Figure understanding tasks:
*** Begin section ***
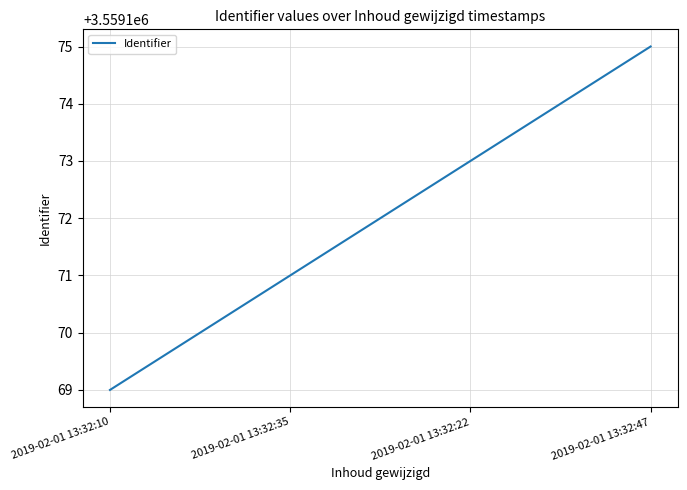

Does the chart have visible grid lines?

Yes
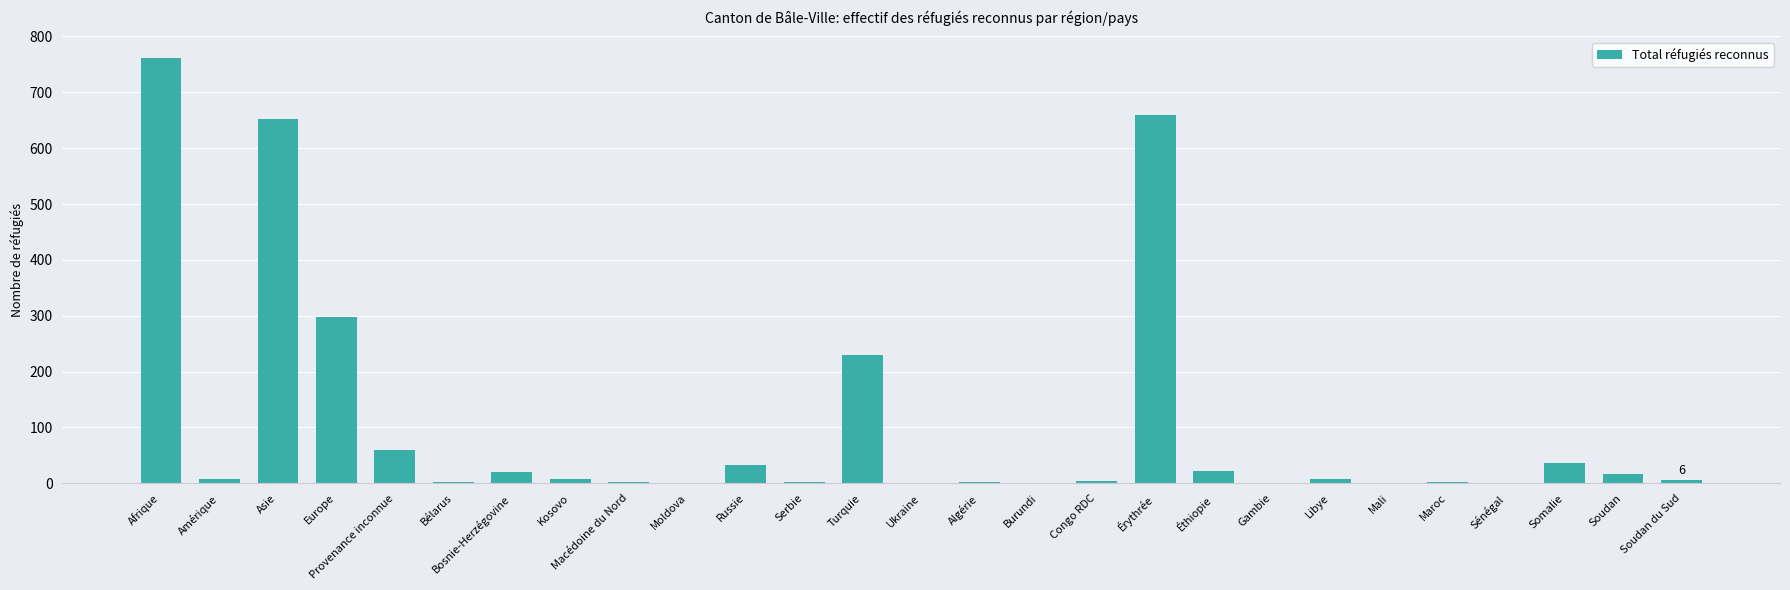

How many distinct data groups are displayed?

1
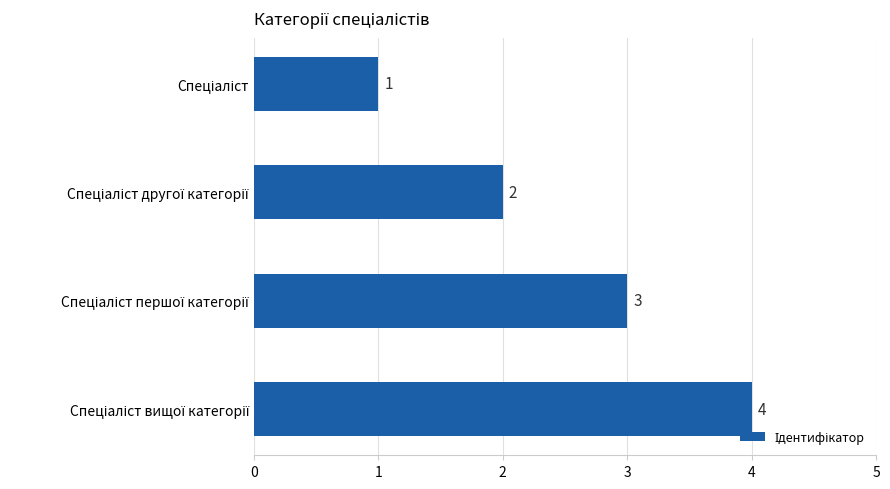

What is the sum of all values?

10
*** End section ***
** Exercise requirements **
Change "chart" to "graph" throughout the entries above and repeat them with nothing else altered. Omit the pictures from your answer.

** Exercise output **
Does the graph have visible grid lines?

Yes

How many distinct data groups are displayed?

1

What is the sum of all values?

10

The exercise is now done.